日本を代表する女優・吉永小百合(74)は、意外にも朝ドラのヒロイン経験はゼロ。出演は『鮎のうた』(’79年)で主人公の母親役を演じたのみ。
【4】『ゲゲゲの女房』が変えたヒロイン像
2作目の『あしたの風』(’62年)以来、48年ぶりに放送開始時間が変更となった『ゲゲゲの女房』(’10年)。
’90年代半ばから『ゲゲゲの女房』以前の朝ドラは、ヒロインの自分探しや内面の葛藤が描かれるばかりで、15分の中であまり物語が動かず、視聴者も離れていったと田幸さんは語る。
「さらに、放送時間が朝8時に早まったため、初回視聴率は歴代最低の14.8%を記録……。しかし、松下奈緒(34)が演じたヒロインは、これまでのように自ら道を切り開くヒロインとは違い、天才肌の夫を静かに見守り才能を開花させる“サポーター型”でした。このヒロイン像が共感を呼び、視聴率は右肩上がりに。このヒロイン像は、『マッサン』(’14年)や『まんぷく』にも受け継がれていきます」
【5】おかえりヒロイン・宮崎あおい
『まんぷく』でヒロイン福子の夫・萬平を救う弁護士を演じた菅田将暉(26)は、『ごちそうさん』(’13年)以来、5年ぶりの出演だった。

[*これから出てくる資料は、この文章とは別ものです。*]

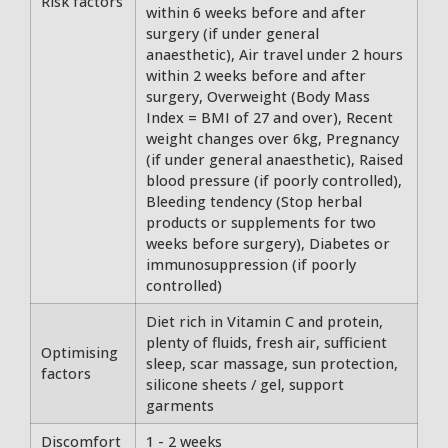
Risk factors
within 6 weeks before and after
surgery (if under general
anaesthetic), Air travel under 2 hours
within 2 weeks before and after
surgery, Overweight (Body Mass
Index = BMI of 27 and over), Recent
weight changes over 6kg, Pregnancy
(if under general anaesthetic), Raised
blood pressure (if poorly controlled),
Bleeding tendency (Stop herbal
products or supplements for two
weeks before surgery), Diabetes or
immunosuppression (if poorly
controlled)
Diet rich in Vitamin C and protein,
plenty of fluids, fresh air, sufficient
Optimising
sleep, scar massage, sun protection,
factors
silicone sheets / gel, support
garments
Discomfort
1 - 2 weeks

「最近では、ヒロインの再出演にも注目が集まっています。『純情きらり』(’06年)でヒロインを務めた宮崎あおい(33)が、『あさが来た』(’15年)でヒロインの姉役を好演していましたよね。これをきっかけに『まんぷく』の松下奈緒もそうですが、4月から始まる『なつぞら』には『おしん』の小林綾子(46)、『ひまわり』(’96年)の松嶋菜々子(45)が朝ドラに戻ってくると話題です。マニアにはたまらないこのブームは、まだまだ続くと思いますよ!」
100作目の『なつぞら』には、まだまだ驚くようなさまざまな仕掛けが用意されているに違いない。